There are three different and equally true alternatives. Tagata at Gb5-6 stands at the end of a regular 360-day solar year, Gb4-33 is the last glyph in a year measured by lunar 29.5 nights per month (354 = 12 * 29.5), and Gb5-11 is number 365 (our own kind of year).

A fourth way of counting the year is as 364 = 13 * 28, visualized with vaha kai (a mouth ready to eat) in Gb5-10.

Haga Te Pau now appears in a new light: It is the difference between the true year length 365¼ and 365. The pau foot illustrates one of the four limbs as if a little sun was hidden inside.

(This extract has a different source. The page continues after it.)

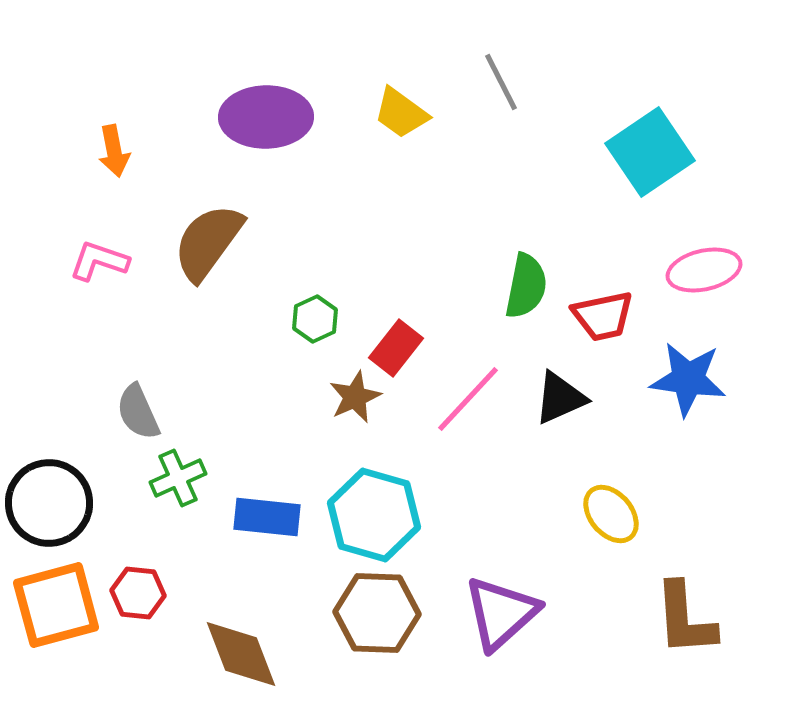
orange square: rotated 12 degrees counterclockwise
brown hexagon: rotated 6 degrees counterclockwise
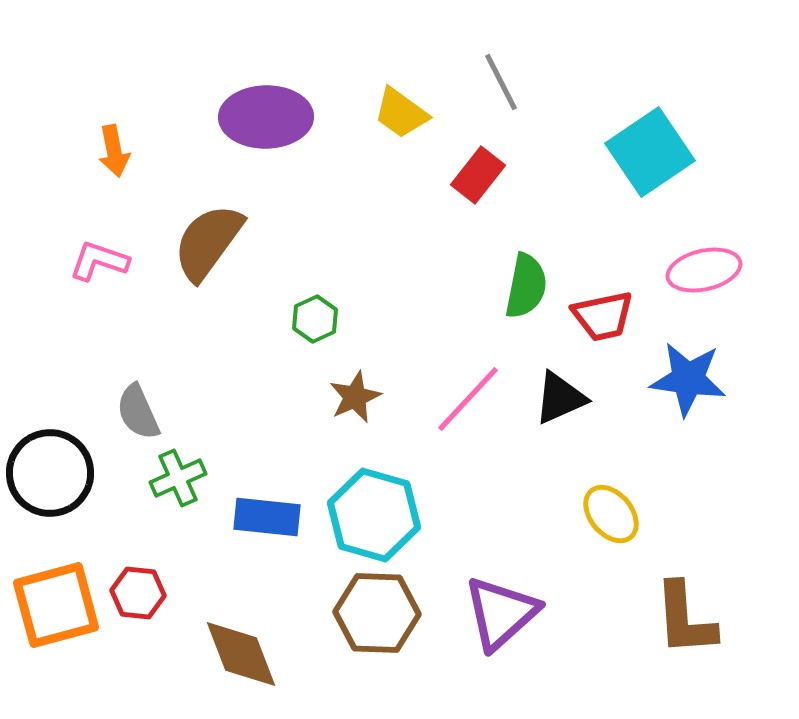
red rectangle: moved 82 px right, 173 px up
black circle: moved 1 px right, 30 px up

Finally, to reach the correct numbers (e.g. 360 at tagata) it is necessary to count from the last glyph (Gb8-30) on side b:

Gb8-30

229 (side a) + 242 (side b) = 471 glyphs should be imagined as 230 + 242 = 472, because Gb8-30 should be counted twice. 472 = 2 * 236 = 4 * 118 = 8 * 59 = 16 * 29.5.

Q.E.D.

The Excursion is then completed with a final page:

We have arrived at the conclusion that Ga4-2, a glyph probably depicting a flying insect (takaśre), is located as the end point of the season which (according to the G text) precedes summer. Together with the preceding tagata (a fully grown season) Ga4-2 may have been referred to as 'haga takaśre':
5 * 30 150 summer
4 * 31 124
Ga4-1 Ga4-2
'haga takaśre'
summer: 148 123
Ga4-3 Gb1-6 Gb5-6

The task is completed. It did not encompass any explanation of why the kuhane station Hanga Takaure is located so close to Poike. The answer to that question must wait until later.

A final note: The neck in Gb5-6 is markedly longer than the neck in Ga4-1. On the other hand is Ga4-1 drawn as a greater figure. These differences are certainly meant to be understood by the reader.